Bonusfrage: ich meine mich zu erinnern, dass es in Bezug zu Corona Klagen in den USA durch Deutsche gegen Deutsche geben sollte. Erinnere ich mich richtig, dass das nicht geht? Erinnere ich mich aber richtig, dass US-Amerikaner Deutsche in den USA verklagen können?
es gibt in der Regel einen „Inverkehrbringer“, an den man sich hält.
Und es gibt die Produkthaftung, die man bemühen kann. Ist das Teil in China bestellt und von da ohne Zwischenstop an den Besteller geliefert, ist das Durchsetzen von Forderungen schwierig.
Inwiefern das Produkt, ein Bausatz, der zum Zusammenbau durch unterschiedlich qualifizierte Personen angedacht ist, durch die Arbeiten der jeweiligen Person verändert ist, werden Gerichte entscheiden, die sich dann eines oder mehrerer öffentlich bestellter (und u.U. vereidigter ) Sachverständigen bedienen. Das wird dann regelmäßig lustig.
Bausätze unterliegen anderen Bestimmungen als Fertigprodukte.
Oft genügt in der Bedienungsanleitung der Sicherheitshinweis: Gerät nicht ohne Aufsicht betreiben.
Wie das manchmal in den USA gehandhabt wird und klagefreudige Anwälte schnell zur Stelle sind weiß man ja.
Leider erfährt man aus dem Artikel nicht, wie es zu dem Brand kam.
Grobe Fahrlässigkeit?
Druckaufträge können durchaus mal etliche Stunden dauern, wenn man sich dabei schlafen legt…
Das wird den ausschlaggebenden Punkt bilden. Inwiefern dem Nutzer diese nachgewiesen werden kann, oder der Inverkehrbringer unter Beweis zu stellen vermag, dass sein Produkt(*) im Allgemeinen und im speziellen Fall so beschaffen war, dass von ihm keine Gefahr ausgeht, dürfte nachher das Rückgrat für alle zivil- und strafgerechtlichen Entscheidungen bilden.

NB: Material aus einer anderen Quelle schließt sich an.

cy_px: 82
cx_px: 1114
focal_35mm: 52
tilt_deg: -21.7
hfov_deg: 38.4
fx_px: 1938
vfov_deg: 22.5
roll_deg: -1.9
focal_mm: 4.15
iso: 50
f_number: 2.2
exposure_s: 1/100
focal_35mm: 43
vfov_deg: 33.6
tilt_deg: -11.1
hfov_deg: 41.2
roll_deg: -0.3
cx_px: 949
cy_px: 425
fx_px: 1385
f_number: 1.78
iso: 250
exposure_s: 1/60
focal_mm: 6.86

Ob und inwiefern eine Klage beim Hersteller und Inverkehrbringer, wenn er in einem überseeischen Gebiet wie der Volksrepublik China ansässig ist, angestrengt werden kann und diese Aussicht auf Erfold bietet, müsste ein Rechtsanwalt beantworten, der sich mit Internationalem Schadensersatz- und Wirtschaftsrecht auskennt.

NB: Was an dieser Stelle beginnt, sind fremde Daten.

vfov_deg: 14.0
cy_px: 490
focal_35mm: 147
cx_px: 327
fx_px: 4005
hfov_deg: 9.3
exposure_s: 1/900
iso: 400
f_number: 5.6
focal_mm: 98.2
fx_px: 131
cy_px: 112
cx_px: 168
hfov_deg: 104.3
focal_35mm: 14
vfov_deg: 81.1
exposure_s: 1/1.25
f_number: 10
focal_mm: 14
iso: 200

(*) Produkthaftung. 10 Jahre lang. Hat nichts mit der Gesetzlichen Gewährleistung oder einer wie auch immer gearteten „Garantie“ zu tun.
Inzwischen kreist in Facebook-Gruppen zur Hersteller-Firma , ebenso in der Kommentar-Spalte des Standard.at das Gerücht (man beachte bitte meine vorsichtige Formulierung) dass wohl ein Fehler in der Open-Source-Firmware, die der Verstorbene eingesetzt hat, ursächlich sein könnte. Es wird behauptet, dass der Mann „Marlin“ zur Steuerung des Druckers nutzte (eine nachträglich oft installierte Firmware), bei der aber die Funktion „Thermal Runaway Protection“ ausgeschaltet gewesen sein soll. (Angeblich sei das die Grundeinstellung.)

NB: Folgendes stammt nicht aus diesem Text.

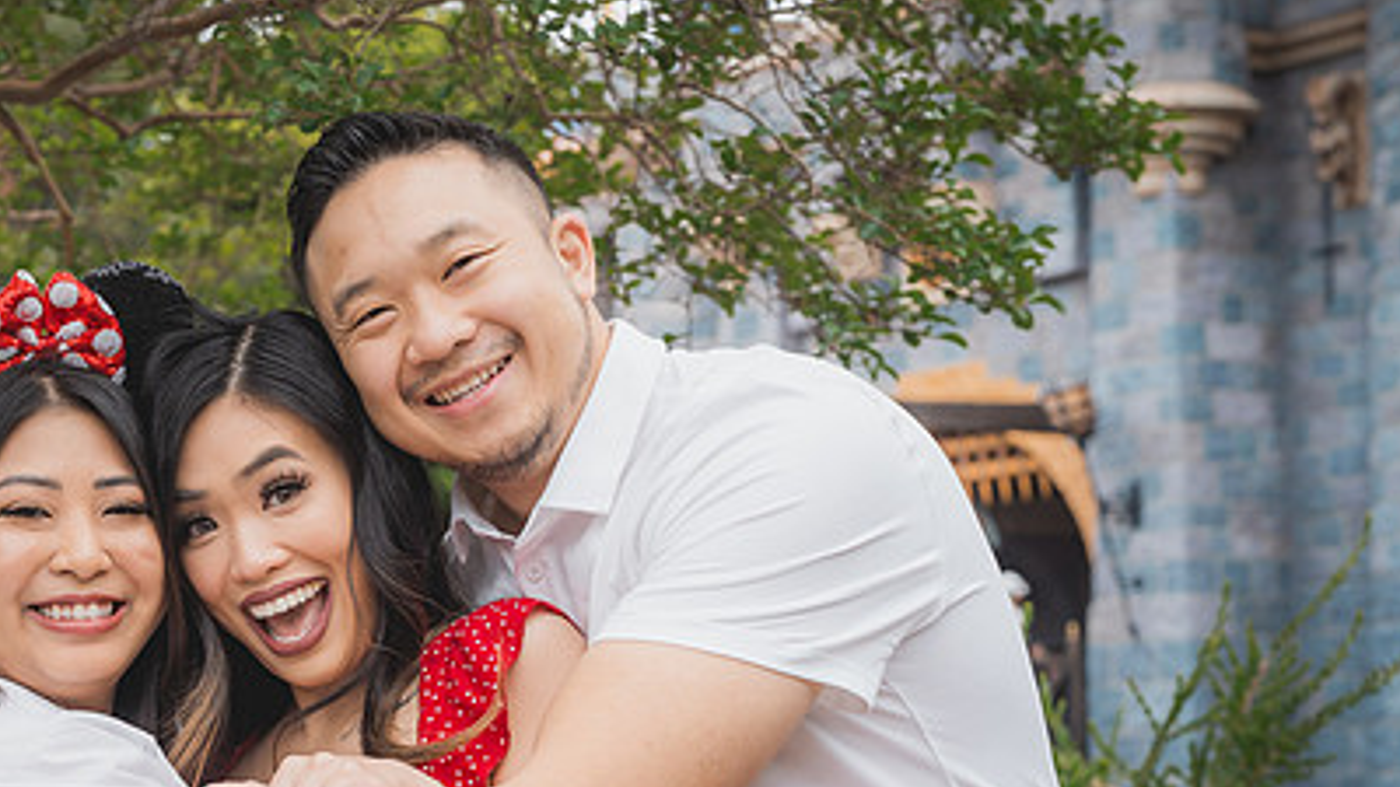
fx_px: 2821
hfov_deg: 27.6
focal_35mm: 76
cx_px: 392
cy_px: 579
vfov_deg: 15.8
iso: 250
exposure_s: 1/160
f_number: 4.5
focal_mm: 50
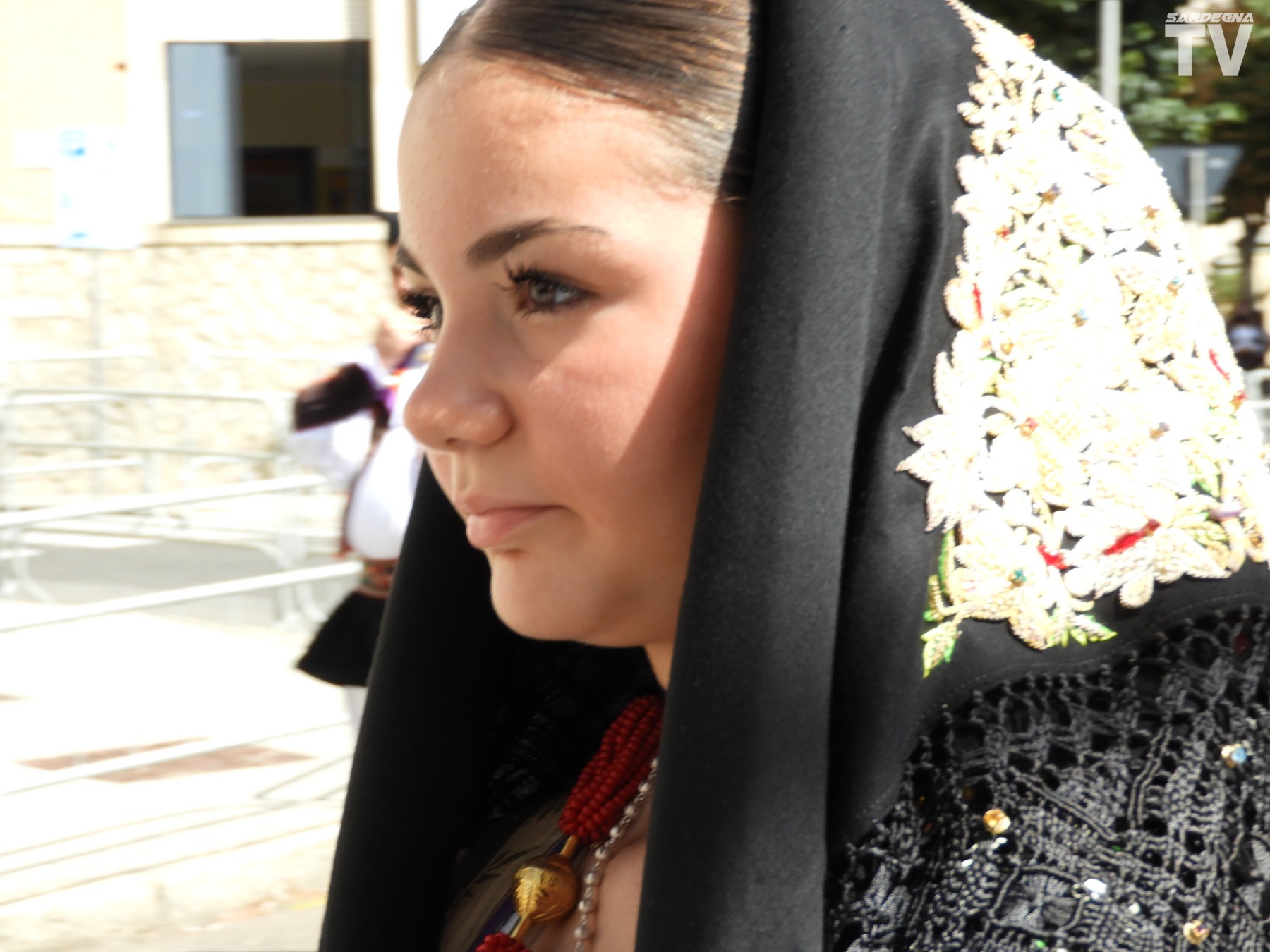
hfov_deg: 18.7
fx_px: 3852
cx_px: 635
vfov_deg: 14.1
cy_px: 476
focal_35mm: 105
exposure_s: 1/200
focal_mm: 18.8
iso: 100
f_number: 4.8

Diese Schutzfunktion überwacht, ob die Temperatursensoren einen Anstieg der Temperatur verzeichnen, wenn Energie auf die Heizelemente gegeben wird. Kommt es zu keinem Temperaturanstieg, schaltet die Firmware den Heizer ab und meldet einen Fehler. Das funktioniert theoretisch auch später im Betrieb, weil sich zum Beispiel der Sensor gelöst hat und die Raumluft misst. Wenn diese Funktion aber deaktiviert wird, geht so viel Energie, die die Steuerelektronik und das Netzteil abgeben können, in das Heizelement. Und irgendwann hat eines der Bauteile in der Nähe seine Zündtemperatur erreicht…
Hier mal ein Link zu einem englischsprachigen Forum mit Erklärung und Bild.
Es kursieren aber auch Behauptungen (Achtung, wieder vorsichtige Formulierung von mir), dass die verbauten Netzteile in der Vergangenheit öfter in Flammen aufgegangen sein sollen und dass wohl schon Klemmstellen Feuer gefangen haben sollen, weil verzinnte Litze-Leitungen in Klemmstellen verschraubt wurden, was bekanntlich keine gute Idee und deshalb in Deutschland auch nicht gestattet ist. (Soweit mir bekannt)
Sollte der Unfall auf der fehlenden Aktivierung der Schutzfunktion beruhen, würde zumindest in Deutschland, so denke ich mir das als Laie des Rechts zumindest, ins Leere laufen.
Wäre allerdings die verzinnte Leitung in der Klemmstelle (im geschlossenen Gehäuse) die Ursache, könnte das in Deutschland schon anders aussehen. Wobei natürlich die Klage in China das Problem wäre.